HOW TO COMPLETE THIS TASK =
Among the entries below, find all lines that include "degrees" and copy them.

(Object transformation records)
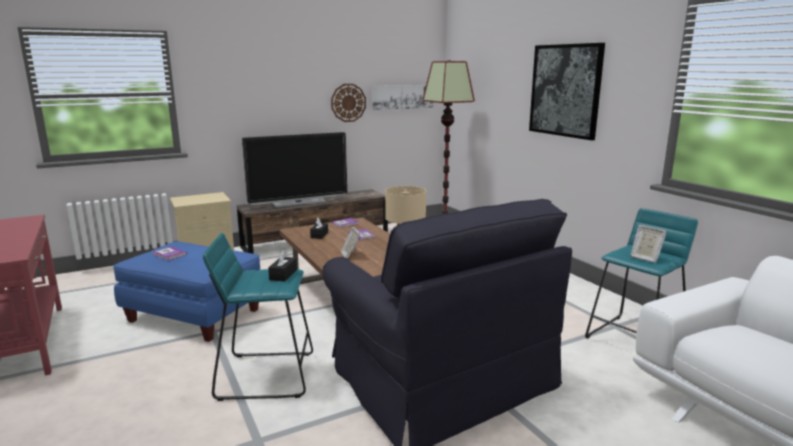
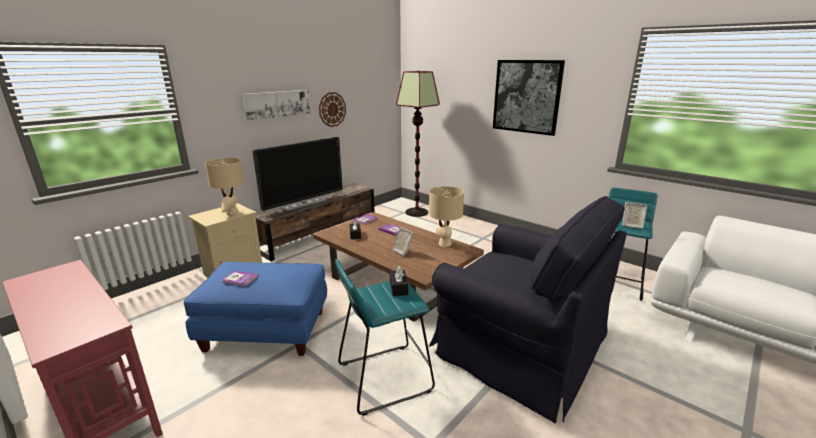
camera: 20 degrees left, 5 degrees up
picture [372,85,433,110] -> picture moved to [243,90,311,120]
none -> beige table lamp [205,158,244,215]

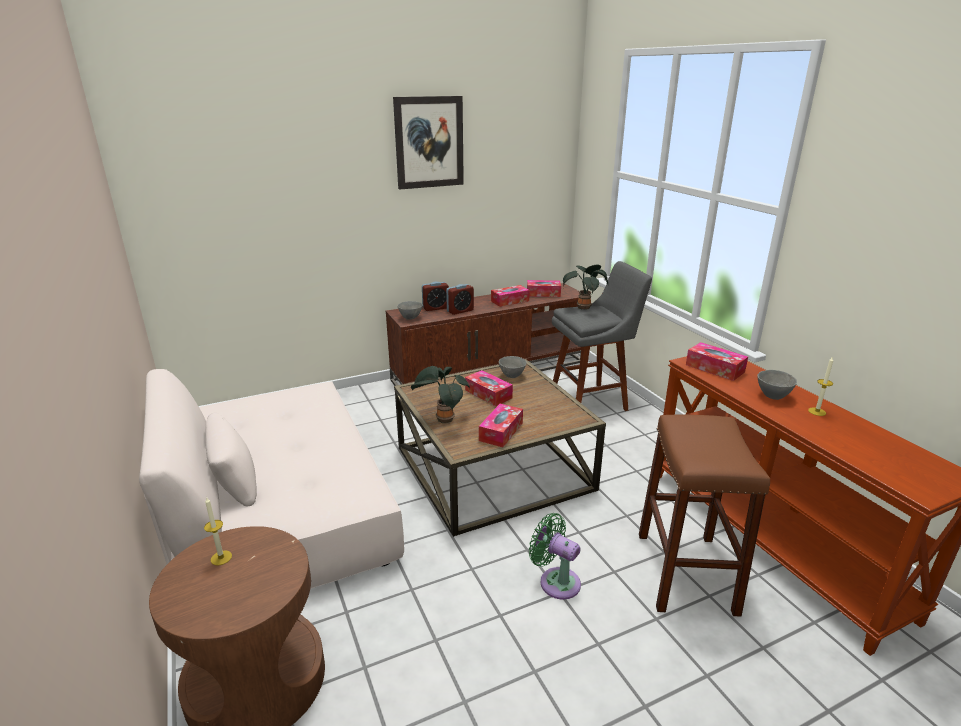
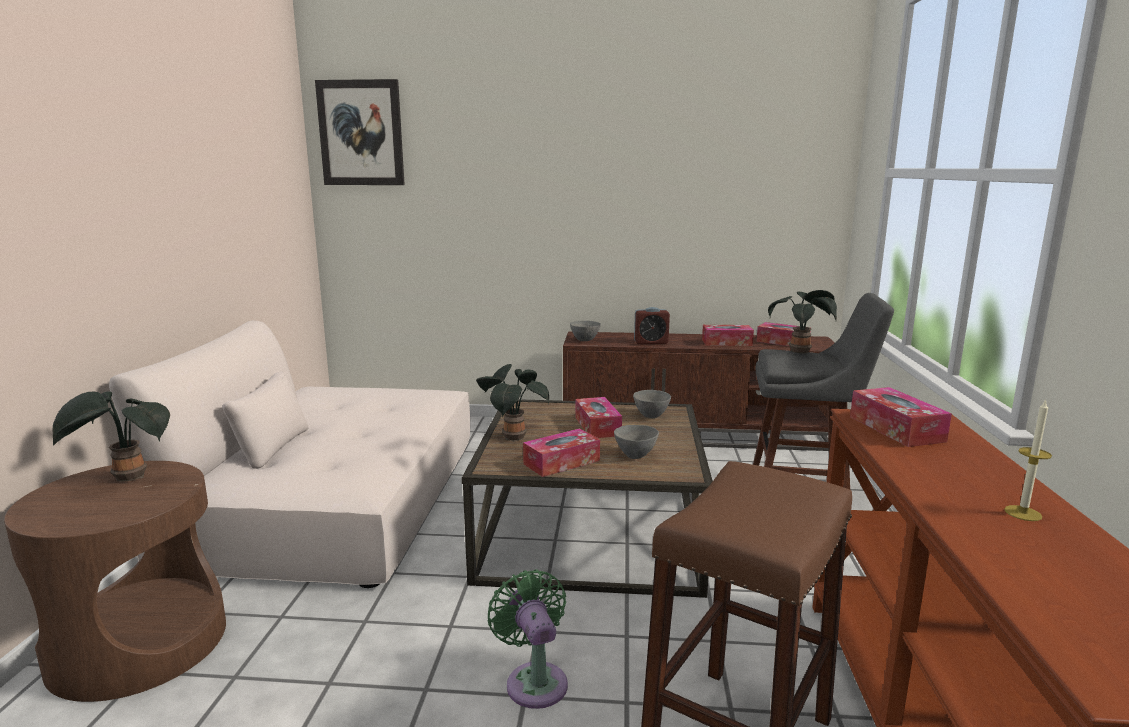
camera: 30 degrees right, 10 degrees down
candle [204,498,232,565] -> potted plant [52,391,170,482]
picture [393,96,464,190] -> picture moved to [315,79,405,185]
alarm clock [422,282,449,311] -> none
grey bowl [757,370,797,400] -> grey bowl moved to [614,425,659,459]

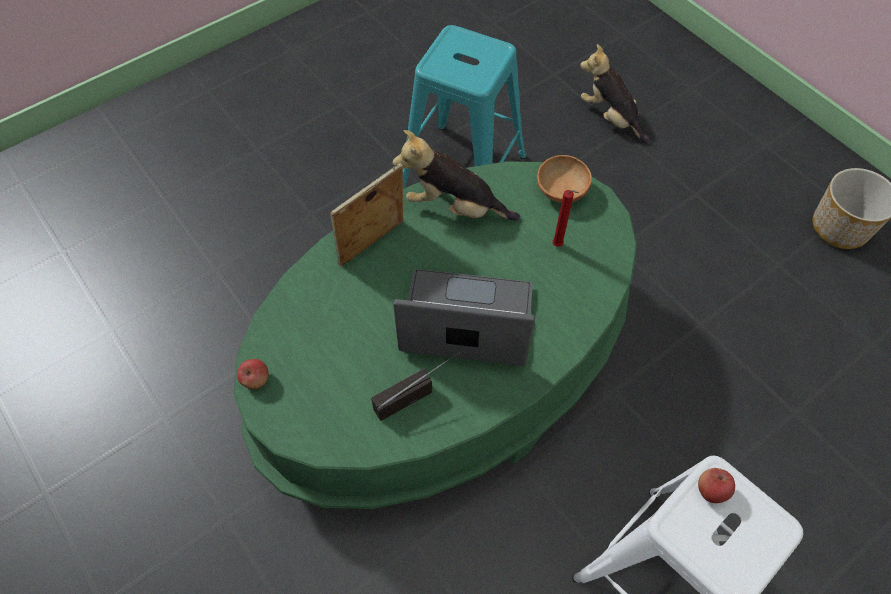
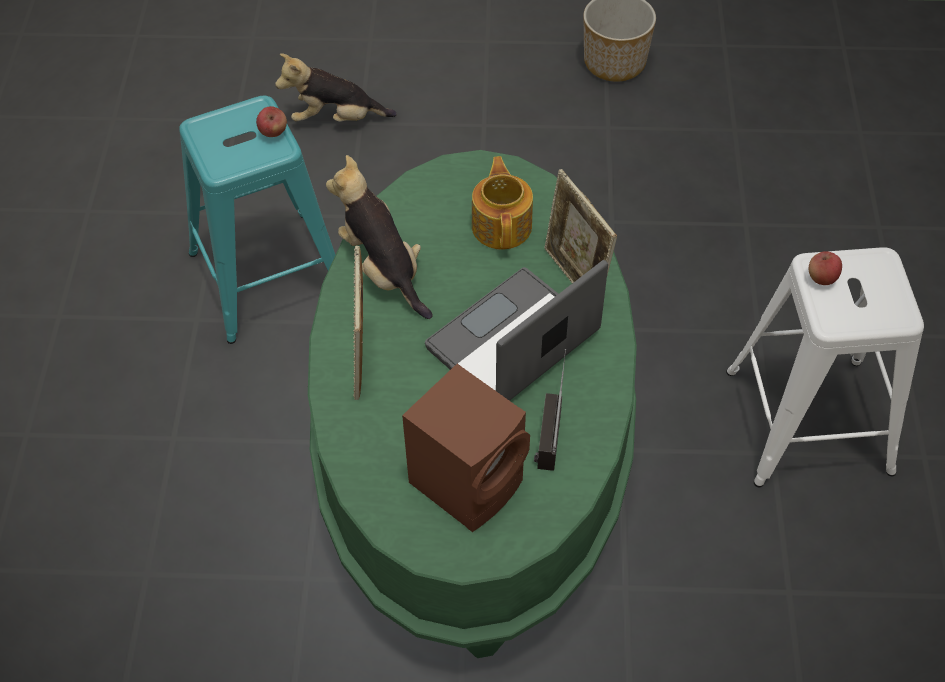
camera: 50 degrees left, 5 degrees down
apple [237,359,269,389] -> apple moved to [256,106,287,137]
plush toy [393,130,520,221] -> plush toy turned 90 degrees clockwise [326,155,432,319]
brown bowl [537,155,592,203] -> none
red candle [553,190,579,247] -> teapot [472,156,533,250]
none -> brown speaker [402,364,530,532]
none -> picture frame [544,169,617,283]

EXERCISE RESPONSE =
camera: 20 degrees left, 5 degrees up
camera: 30 degrees right, 10 degrees down
camera: 50 degrees left, 5 degrees down
plush toy [393,130,520,221] -> plush toy turned 90 degrees clockwise [326,155,432,319]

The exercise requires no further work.